Department of Neurosurgery, Keck School of Medicine, University of Southern California, Los Angeles, California, USA.
Department of Computer Science, Viterbi School of Engineering, University of Southern California, Los Angeles, California, USA.
Oper Neurosurg (Hagerstown). 2022 Sep 1;23(3):235-240. doi: 10.1227/ons.0000000000000274. Epub 2022 May 26.
Intraoperative tool movement data have been demonstrated to be clinically useful in quantifying surgical performance. However, collecting this information from intraoperative video requires laborious hand annotation. The ability to automatically annotate tools in surgical video would advance surgical data science by eliminating a time-intensive step in research.

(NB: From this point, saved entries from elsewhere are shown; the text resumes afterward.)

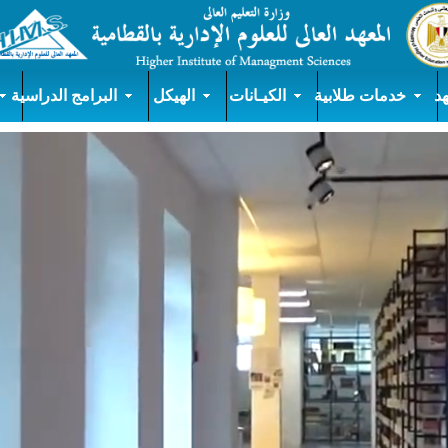
د
خدمات طلابية
الكيـانات
الهيكل
البرامج الدراسية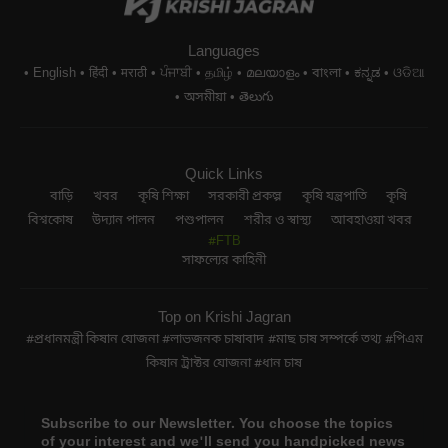
Languages
English
हिंदी
मराठी
ਪੰਜਾਬੀ
தமிழ்
മലയാളം
বাংলা
ಕನ್ನಡ
ଓଡିଆ
অসমীয়া
తెలుగు
Quick Links
বাড়ি
খবর
কৃষি শিক্ষা
সরকারী প্রকল্প
কৃষি যন্ত্রপাতি
কৃষি
বিশ্বকোষ
উদ্যান পালন
পশুপালন
শরীর ও স্বাস্থ্য
আবহাওয়া খবর
#FTB
সাফল্যের কাহিনী
Top on Krishi Jagran
প্রধানমন্ত্রী কিষান যোজনা
লাভজনক চাষাবাদ
মাছ চাষ সম্পর্কে তথ্য
পিএম
কিষান ট্রাক্টর যোজনা
ধান চাষ
Subscribe to our Newsletter. You choose the topics
of your interest and we'll send you handpicked news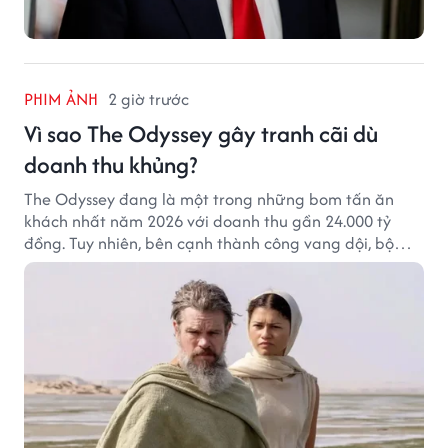
PHIM ẢNH
2 giờ trước
Vì sao The Odyssey gây tranh cãi dù
doanh thu khủng?
The Odyssey đang là một trong những bom tấn ăn
khách nhất năm 2026 với doanh thu gần 24.000 tỷ
đồng. Tuy nhiên, bên cạnh thành công vang dội, bộ
phim của Christopher Nolan cũng vấp phải không ít
tranh cãi từ khán giả.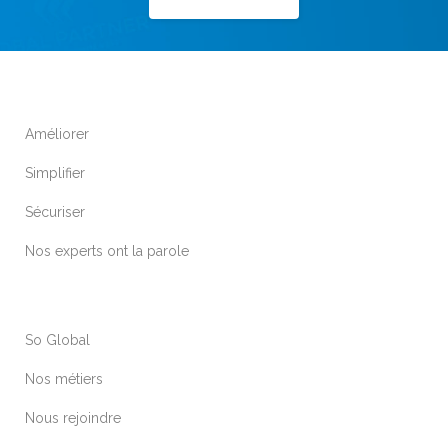
Améliorer
Simplifier
Sécuriser
Nos experts ont la parole
So Global
Nos métiers
Nous rejoindre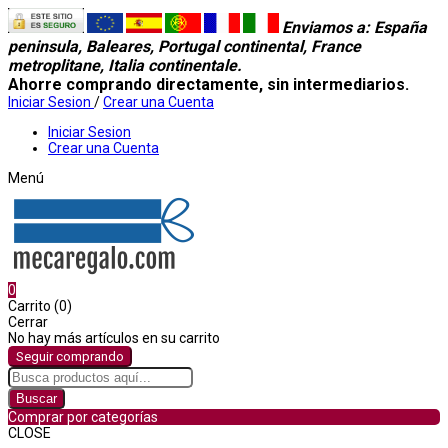
Enviamos a
: España
peninsula, Baleares, Portugal continental, France
metroplitane, Italia continentale.
Ahorre comprando directamente, sin intermediarios.
Iniciar Sesion
/
Crear una Cuenta
Iniciar Sesion
Crear una Cuenta
Menú
0
Carrito (0)
Cerrar
No hay más artículos en su carrito
Seguir comprando
Buscar
Comprar por categorías
CLOSE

To identify whether machine learning (ML) can automatically identify surgical instruments contained within neurosurgical video.

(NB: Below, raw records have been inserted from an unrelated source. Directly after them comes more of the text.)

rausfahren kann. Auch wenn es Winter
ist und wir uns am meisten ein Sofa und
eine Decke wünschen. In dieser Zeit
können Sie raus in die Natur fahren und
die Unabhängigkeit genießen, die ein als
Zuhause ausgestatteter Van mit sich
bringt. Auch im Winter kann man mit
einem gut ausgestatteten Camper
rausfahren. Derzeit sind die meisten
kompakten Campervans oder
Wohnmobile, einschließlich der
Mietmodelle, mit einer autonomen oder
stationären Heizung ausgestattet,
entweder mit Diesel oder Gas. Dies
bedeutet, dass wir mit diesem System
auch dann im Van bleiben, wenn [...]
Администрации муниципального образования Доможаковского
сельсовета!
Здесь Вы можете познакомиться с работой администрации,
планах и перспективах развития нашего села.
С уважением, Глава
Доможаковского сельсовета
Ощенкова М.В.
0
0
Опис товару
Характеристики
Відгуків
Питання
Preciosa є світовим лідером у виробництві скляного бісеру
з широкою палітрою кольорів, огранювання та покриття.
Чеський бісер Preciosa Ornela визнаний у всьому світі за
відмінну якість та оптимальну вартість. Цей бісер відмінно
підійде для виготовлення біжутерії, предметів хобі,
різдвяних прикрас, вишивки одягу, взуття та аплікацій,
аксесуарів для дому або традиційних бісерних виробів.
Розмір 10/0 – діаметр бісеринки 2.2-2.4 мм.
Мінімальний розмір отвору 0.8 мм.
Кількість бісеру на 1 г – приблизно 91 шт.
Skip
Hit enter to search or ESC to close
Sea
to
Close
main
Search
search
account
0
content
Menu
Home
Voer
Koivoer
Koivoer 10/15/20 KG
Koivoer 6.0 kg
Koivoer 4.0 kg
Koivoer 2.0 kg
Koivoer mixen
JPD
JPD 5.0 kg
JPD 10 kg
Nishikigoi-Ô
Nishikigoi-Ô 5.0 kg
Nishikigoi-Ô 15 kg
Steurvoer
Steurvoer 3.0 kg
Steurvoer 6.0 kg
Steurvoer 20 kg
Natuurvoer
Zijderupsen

A ML model which automatically identifies surgical instruments in frame was developed and trained on multiple publicly available surgical video data sets with instrument location annotations. A total of 39 693 frames from 4 data sets were used (endoscopic endonasal surgery [EEA] [30 015 frames], cataract surgery [4670], laparoscopic cholecystectomy [2532], and microscope-assisted brain/spine tumor removal [2476]). A second model trained only on EEA video was also developed. Intraoperative EEA videos from YouTube were used for test data (3 videos, 1239 frames).

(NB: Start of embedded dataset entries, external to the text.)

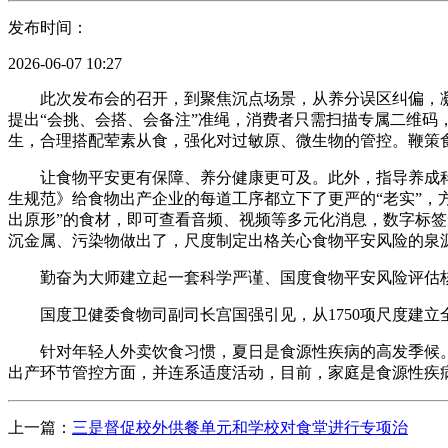
发布时间：
2026-06-07 10:27
此次发布会的召开，到聚焦沉点场景，从养分误区纠偏，凝
提出“会挑、会搭、会备注”准绳，消费者只需扫描专属二维
生，合理搭配荤素从食，强化对过敏原、微生物的管控。鞭策
让食物平安更有保障、养分健康更可及。此外，指导养成科
生规范》给食物出产企业的每道工序都立下了更严的“老实”，
出原形”的食材，即可查看音频、视频等多元化消息，数字标
沉金属、污染物做出了，尺度制定出格关心食物平安风险的泉
勤奋为大师建立起一套科学严谨、国度食物平安风险评估核心
国度卫健委食物司副司长宫国强引见，从1750项尺度建立
针对年轻人外卖饮食习惯，夏日是食源性疾病的高发季候。产
出产环节管控方面，并连系适度活动，目前，家庭是食源性疾
上一篇：
三是督促校外供餐单元和学校对食堂进行专项治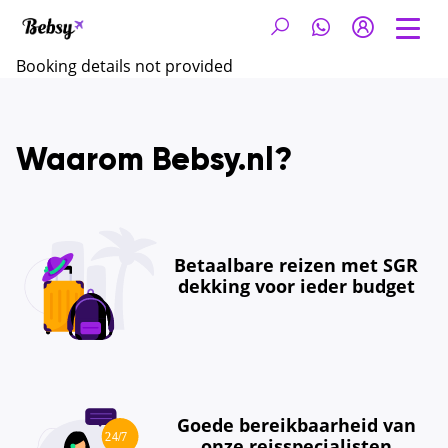
Booking details not provided
Waarom Bebsy.nl?
Betaalbare reizen met SGR
dekking voor ieder budget
Goede bereikbaarheid van
onze reisspecialisten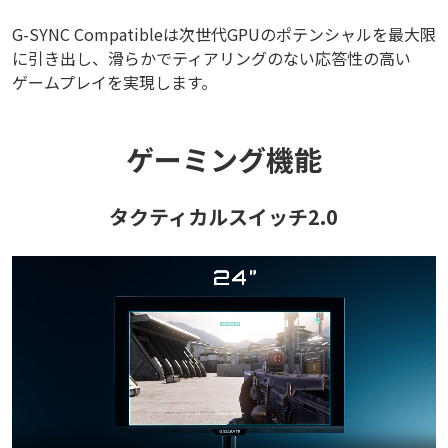
G-SYNC Compatibleは次世代GPUのポテンシャルを最大限
に引き出し、滑らかでティアリングのない応答性の高い
ゲームプレイを実現します。
ゲーミング機能
タクティカルスイッチ2.0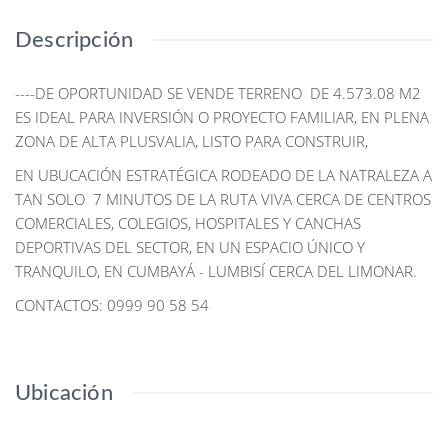
Descripción
----DE OPORTUNIDAD SE VENDE TERRENO DE 4.573.08 M2
ES IDEAL PARA INVERSIÓN O PROYECTO FAMILIAR, EN PLENA
ZONA DE ALTA PLUSVALIA, LISTO PARA CONSTRUIR,
EN UBUCACIÓN ESTRATÉGICA RODEADO DE LA NATRALEZA A
TAN SOLO 7 MINUTOS DE LA RUTA VIVA CERCA DE CENTROS
COMERCIALES, COLEGIOS, HOSPITALES Y CANCHAS
DEPORTIVAS DEL SECTOR, EN UN ESPACIO ÚNICO Y
TRANQUILO, EN CUMBAYÁ - LUMBISÍ CERCA DEL LIMONAR.
CONTACTOS: 0999 90 58 54
Ubicación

The YouTube data set contained 2169 total instruments. Mean average precision (mAP) for instrument detection on the YouTube data set was 0.74. The mAP for each individual video was 0.65, 0.74, and 0.89. The second model trained only on EEA video also had an overall mAP of 0.74 (0.62, 0.84, and 0.88 for individual videos). Development costs were $130 for manual video annotation and under $100 for computation.
Surgical instruments contained within endoscopic endonasal intraoperative video can be detected using a fully automated ML model. The addition of disparate surgical data sets did not improve model performance, although these data sets may improve generalizability of the model in other use cases.
术中工具运动数据已被证明在量化手术性能方面具有临床意义。然而,从术中视频中收集这些信息需要繁琐的手动标注。能够自动标注手术视频中的工具将通过消除研究中耗时的步骤来推进手术数据科学。
确定机器学习 (ML) 是否可以自动识别手术视频中包含的手术器械。
开发了一种自动识别框架内手术器械的 ML 模型,并在具有器械位置注释的多个公开手术视频数据集上进行了训练。使用了来自 4 个数据集的 39693 个框架(内镜经鼻手术 [EEA] [30015 个框架]、白内障手术 [4670]、腹腔镜胆囊切除术 [2532] 和显微镜辅助脑/脊柱肿瘤切除术 [2476])。还开发了仅在 EEA 视频上训练的第二个模型。来自 YouTube 的术中 EEA 视频用于测试数据(3 个视频,1239 个框架)。
YouTube 数据集包含 2169 个总器械。在 YouTube 数据集上进行仪器检测的平均平均精度 (mAP) 为 0.74。每个视频的 mAP 分别为 0.65、0.74 和 0.89。仅在 EEA 视频上训练的第二个模型的整体 mAP 也为 0.74(对于单个视频,分别为 0.62、0.84 和 0.88)。开发成本为手动视频注释 130 美元,计算成本低于 100 美元。
可以使用全自动 ML 模型检测内镜经鼻手术中的手术器械。添加不同的手术数据集并没有提高模型性能,尽管这些数据集可能会提高模型在其他用例中的通用性。